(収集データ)
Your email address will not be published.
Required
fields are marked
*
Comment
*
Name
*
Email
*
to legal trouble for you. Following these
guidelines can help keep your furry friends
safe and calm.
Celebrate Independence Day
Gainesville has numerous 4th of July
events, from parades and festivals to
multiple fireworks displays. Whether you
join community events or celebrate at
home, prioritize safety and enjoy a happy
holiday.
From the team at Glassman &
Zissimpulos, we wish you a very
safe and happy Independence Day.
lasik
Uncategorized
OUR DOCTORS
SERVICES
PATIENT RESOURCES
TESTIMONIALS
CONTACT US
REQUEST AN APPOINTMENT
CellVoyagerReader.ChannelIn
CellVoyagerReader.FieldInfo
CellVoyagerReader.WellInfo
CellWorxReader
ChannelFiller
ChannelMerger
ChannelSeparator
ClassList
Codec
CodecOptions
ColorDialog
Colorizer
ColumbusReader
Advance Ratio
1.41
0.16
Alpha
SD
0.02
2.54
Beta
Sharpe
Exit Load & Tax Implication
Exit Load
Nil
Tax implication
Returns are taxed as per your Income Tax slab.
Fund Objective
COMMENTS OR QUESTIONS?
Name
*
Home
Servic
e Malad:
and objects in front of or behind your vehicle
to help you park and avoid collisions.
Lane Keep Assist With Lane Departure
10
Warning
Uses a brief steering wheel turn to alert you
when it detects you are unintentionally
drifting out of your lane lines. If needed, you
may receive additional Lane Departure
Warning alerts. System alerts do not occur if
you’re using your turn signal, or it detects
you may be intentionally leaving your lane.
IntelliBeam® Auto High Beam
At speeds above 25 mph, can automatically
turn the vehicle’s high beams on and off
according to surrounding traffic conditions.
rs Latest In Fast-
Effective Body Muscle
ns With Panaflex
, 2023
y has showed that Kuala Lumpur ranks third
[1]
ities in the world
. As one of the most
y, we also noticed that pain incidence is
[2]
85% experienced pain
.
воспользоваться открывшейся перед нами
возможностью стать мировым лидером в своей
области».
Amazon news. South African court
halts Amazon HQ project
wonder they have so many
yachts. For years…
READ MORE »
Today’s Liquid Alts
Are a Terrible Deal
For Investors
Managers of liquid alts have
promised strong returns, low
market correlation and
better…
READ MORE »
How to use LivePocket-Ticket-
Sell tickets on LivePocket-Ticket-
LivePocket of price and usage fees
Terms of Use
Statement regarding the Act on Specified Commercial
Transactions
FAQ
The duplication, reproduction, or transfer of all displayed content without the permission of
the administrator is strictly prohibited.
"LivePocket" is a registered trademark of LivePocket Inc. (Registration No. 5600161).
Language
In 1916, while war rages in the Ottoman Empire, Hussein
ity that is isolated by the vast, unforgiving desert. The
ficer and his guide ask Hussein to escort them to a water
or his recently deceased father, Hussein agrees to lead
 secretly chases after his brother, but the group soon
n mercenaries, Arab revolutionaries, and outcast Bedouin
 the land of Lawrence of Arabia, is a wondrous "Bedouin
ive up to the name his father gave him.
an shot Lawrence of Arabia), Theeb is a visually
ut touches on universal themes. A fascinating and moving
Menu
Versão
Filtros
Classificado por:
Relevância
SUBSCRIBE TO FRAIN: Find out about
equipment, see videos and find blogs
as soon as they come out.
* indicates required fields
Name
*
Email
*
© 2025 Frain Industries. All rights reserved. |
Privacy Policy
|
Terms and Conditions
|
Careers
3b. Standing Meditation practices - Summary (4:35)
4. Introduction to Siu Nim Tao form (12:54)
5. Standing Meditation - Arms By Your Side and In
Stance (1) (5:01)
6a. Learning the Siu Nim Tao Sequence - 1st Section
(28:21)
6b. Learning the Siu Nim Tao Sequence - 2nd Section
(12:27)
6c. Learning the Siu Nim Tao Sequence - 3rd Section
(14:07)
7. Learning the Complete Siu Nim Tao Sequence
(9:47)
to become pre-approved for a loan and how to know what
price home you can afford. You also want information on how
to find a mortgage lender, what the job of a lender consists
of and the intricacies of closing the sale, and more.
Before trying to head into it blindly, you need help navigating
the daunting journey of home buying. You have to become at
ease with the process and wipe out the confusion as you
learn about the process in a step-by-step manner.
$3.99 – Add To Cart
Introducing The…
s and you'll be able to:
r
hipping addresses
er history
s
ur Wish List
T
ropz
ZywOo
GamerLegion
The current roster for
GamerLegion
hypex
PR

* **課題**
上に示した項目のすべての行を、一字も変えずに書き写しなさい。

* **解答**
Your email address will not be published.
Required
fields are marked
*
Comment
*
Name
*
Email
*
to legal trouble for you. Following these
guidelines can help keep your furry friends
safe and calm.
Celebrate Independence Day
Gainesville has numerous 4th of July
events, from parades and festivals to
multiple fireworks displays. Whether you
join community events or celebrate at
home, prioritize safety and enjoy a happy
holiday.
From the team at Glassman &
Zissimpulos, we wish you a very
safe and happy Independence Day.
lasik
Uncategorized
OUR DOCTORS
SERVICES
PATIENT RESOURCES
TESTIMONIALS
CONTACT US
REQUEST AN APPOINTMENT
CellVoyagerReader.ChannelIn
CellVoyagerReader.FieldInfo
CellVoyagerReader.WellInfo
CellWorxReader
ChannelFiller
ChannelMerger
ChannelSeparator
ClassList
Codec
CodecOptions
ColorDialog
Colorizer
ColumbusReader
Advance Ratio
1.41
0.16
Alpha
SD
0.02
2.54
Beta
Sharpe
Exit Load & Tax Implication
Exit Load
Nil
Tax implication
Returns are taxed as per your Income Tax slab.
Fund Objective
COMMENTS OR QUESTIONS?
Name
*
Home
Servic
e Malad:
and objects in front of or behind your vehicle
to help you park and avoid collisions.
Lane Keep Assist With Lane Departure
10
Warning
Uses a brief steering wheel turn to alert you
when it detects you are unintentionally
drifting out of your lane lines. If needed, you
may receive additional Lane Departure
Warning alerts. System alerts do not occur if
you’re using your turn signal, or it detects
you may be intentionally leaving your lane.
IntelliBeam® Auto High Beam
At speeds above 25 mph, can automatically
turn the vehicle’s high beams on and off
according to surrounding traffic conditions.
rs Latest In Fast-
Effective Body Muscle
ns With Panaflex
, 2023
y has showed that Kuala Lumpur ranks third
[1]
ities in the world
. As one of the most
y, we also noticed that pain incidence is
[2]
85% experienced pain
.
воспользоваться открывшейся перед нами
возможностью стать мировым лидером в своей
области».
Amazon news. South African court
halts Amazon HQ project
wonder they have so many
yachts. For years…
READ MORE »
Today’s Liquid Alts
Are a Terrible Deal
For Investors
Managers of liquid alts have
promised strong returns, low
market correlation and
better…
READ MORE »
How to use LivePocket-Ticket-
Sell tickets on LivePocket-Ticket-
LivePocket of price and usage fees
Terms of Use
Statement regarding the Act on Specified Commercial
Transactions
FAQ
The duplication, reproduction, or transfer of all displayed content without the permission of
the administrator is strictly prohibited.
"LivePocket" is a registered trademark of LivePocket Inc. (Registration No. 5600161).
Language
In 1916, while war rages in the Ottoman Empire, Hussein
ity that is isolated by the vast, unforgiving desert. The
ficer and his guide ask Hussein to escort them to a water
or his recently deceased father, Hussein agrees to lead
 secretly chases after his brother, but the group soon
n mercenaries, Arab revolutionaries, and outcast Bedouin
 the land of Lawrence of Arabia, is a wondrous "Bedouin
ive up to the name his father gave him.
an shot Lawrence of Arabia), Theeb is a visually
ut touches on universal themes. A fascinating and moving
Menu
Versão
Filtros
Classificado por:
Relevância
SUBSCRIBE TO FRAIN: Find out about
equipment, see videos and find blogs
as soon as they come out.
* indicates required fields
Name
*
Email
*
© 2025 Frain Industries. All rights reserved. |
Privacy Policy
|
Terms and Conditions
|
Careers
3b. Standing Meditation practices - Summary (4:35)
4. Introduction to Siu Nim Tao form (12:54)
5. Standing Meditation - Arms By Your Side and In
Stance (1) (5:01)
6a. Learning the Siu Nim Tao Sequence - 1st Section
(28:21)
6b. Learning the Siu Nim Tao Sequence - 2nd Section
(12:27)
6c. Learning the Siu Nim Tao Sequence - 3rd Section
(14:07)
7. Learning the Complete Siu Nim Tao Sequence
(9:47)
to become pre-approved for a loan and how to know what
price home you can afford. You also want information on how
to find a mortgage lender, what the job of a lender consists
of and the intricacies of closing the sale, and more.
Before trying to head into it blindly, you need help navigating
the daunting journey of home buying. You have to become at
ease with the process and wipe out the confusion as you
learn about the process in a step-by-step manner.
$3.99 – Add To Cart
Introducing The…
s and you'll be able to:
r
hipping addresses
er history
s
ur Wish List
T
ropz
ZywOo
GamerLegion
The current roster for
GamerLegion
hypex
PR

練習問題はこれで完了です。